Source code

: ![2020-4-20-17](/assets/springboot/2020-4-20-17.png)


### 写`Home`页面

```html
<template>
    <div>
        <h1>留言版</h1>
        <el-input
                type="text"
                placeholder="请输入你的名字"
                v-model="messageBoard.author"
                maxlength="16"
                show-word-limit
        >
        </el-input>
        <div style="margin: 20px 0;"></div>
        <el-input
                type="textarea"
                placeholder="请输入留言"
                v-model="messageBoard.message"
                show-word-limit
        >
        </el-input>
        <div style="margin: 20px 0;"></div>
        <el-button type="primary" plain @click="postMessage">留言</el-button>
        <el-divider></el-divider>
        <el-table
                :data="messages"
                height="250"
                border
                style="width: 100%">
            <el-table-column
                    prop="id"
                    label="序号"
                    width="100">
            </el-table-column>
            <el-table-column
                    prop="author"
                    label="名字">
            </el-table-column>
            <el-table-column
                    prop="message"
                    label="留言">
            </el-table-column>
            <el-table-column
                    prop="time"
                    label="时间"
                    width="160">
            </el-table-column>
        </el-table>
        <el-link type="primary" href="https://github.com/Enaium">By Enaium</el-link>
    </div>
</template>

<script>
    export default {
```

--

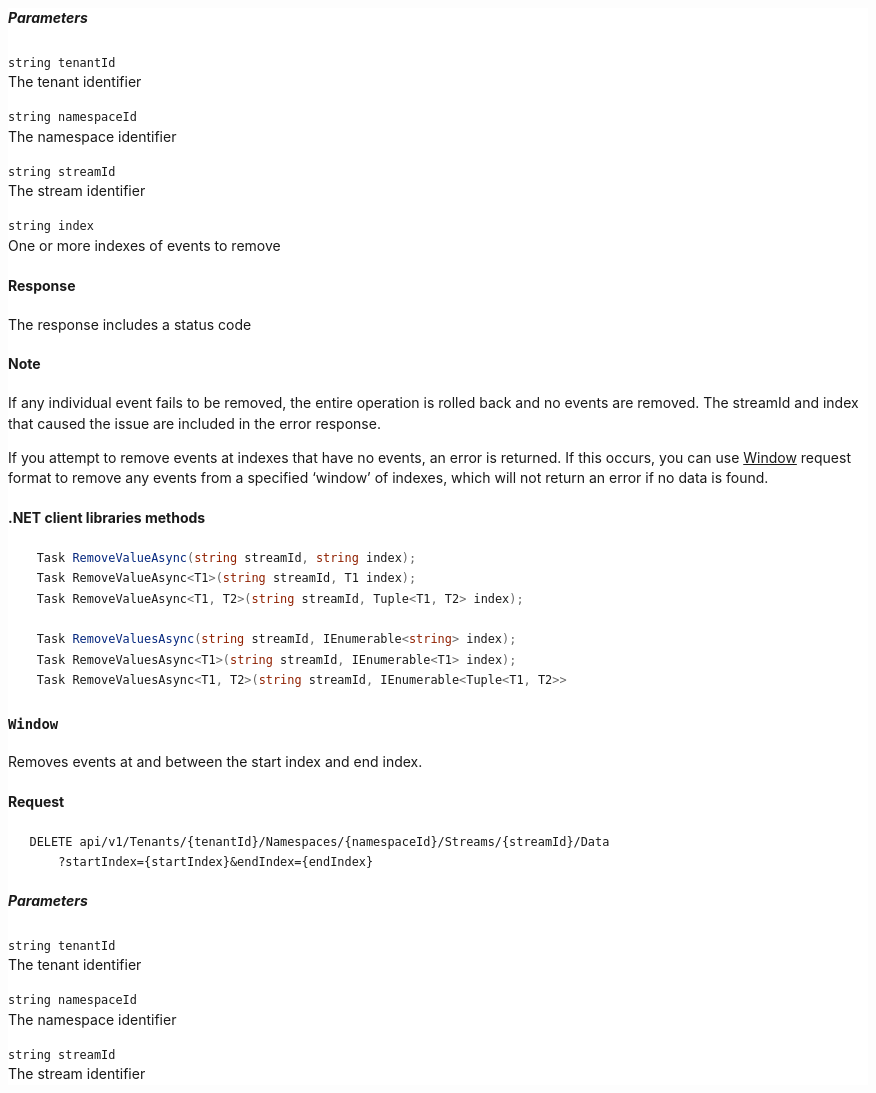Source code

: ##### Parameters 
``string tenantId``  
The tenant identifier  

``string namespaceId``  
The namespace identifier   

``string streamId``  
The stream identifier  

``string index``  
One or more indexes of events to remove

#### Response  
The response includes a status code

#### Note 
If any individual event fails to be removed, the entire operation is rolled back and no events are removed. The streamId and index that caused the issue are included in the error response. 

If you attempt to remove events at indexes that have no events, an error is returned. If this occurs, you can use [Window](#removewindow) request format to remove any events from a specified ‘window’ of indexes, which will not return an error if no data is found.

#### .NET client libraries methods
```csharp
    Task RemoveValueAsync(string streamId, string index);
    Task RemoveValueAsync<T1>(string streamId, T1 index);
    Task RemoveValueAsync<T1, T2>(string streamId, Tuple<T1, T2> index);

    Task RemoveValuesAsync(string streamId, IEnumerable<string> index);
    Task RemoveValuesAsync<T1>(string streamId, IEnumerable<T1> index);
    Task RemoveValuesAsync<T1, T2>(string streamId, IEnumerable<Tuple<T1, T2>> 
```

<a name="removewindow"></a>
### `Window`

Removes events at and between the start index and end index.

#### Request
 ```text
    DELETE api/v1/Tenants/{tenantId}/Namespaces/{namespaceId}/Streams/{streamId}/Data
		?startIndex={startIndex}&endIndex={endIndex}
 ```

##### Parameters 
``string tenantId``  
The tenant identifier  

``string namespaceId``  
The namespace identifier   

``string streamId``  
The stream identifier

» **Task goal**
For each line in the entries that contains the string "RemoveValueAsync", make a copy.

» **Response area**
    Task RemoveValueAsync(string streamId, string index);
    Task RemoveValueAsync<T1>(string streamId, T1 index);
    Task RemoveValueAsync<T1, T2>(string streamId, Tuple<T1, T2> index);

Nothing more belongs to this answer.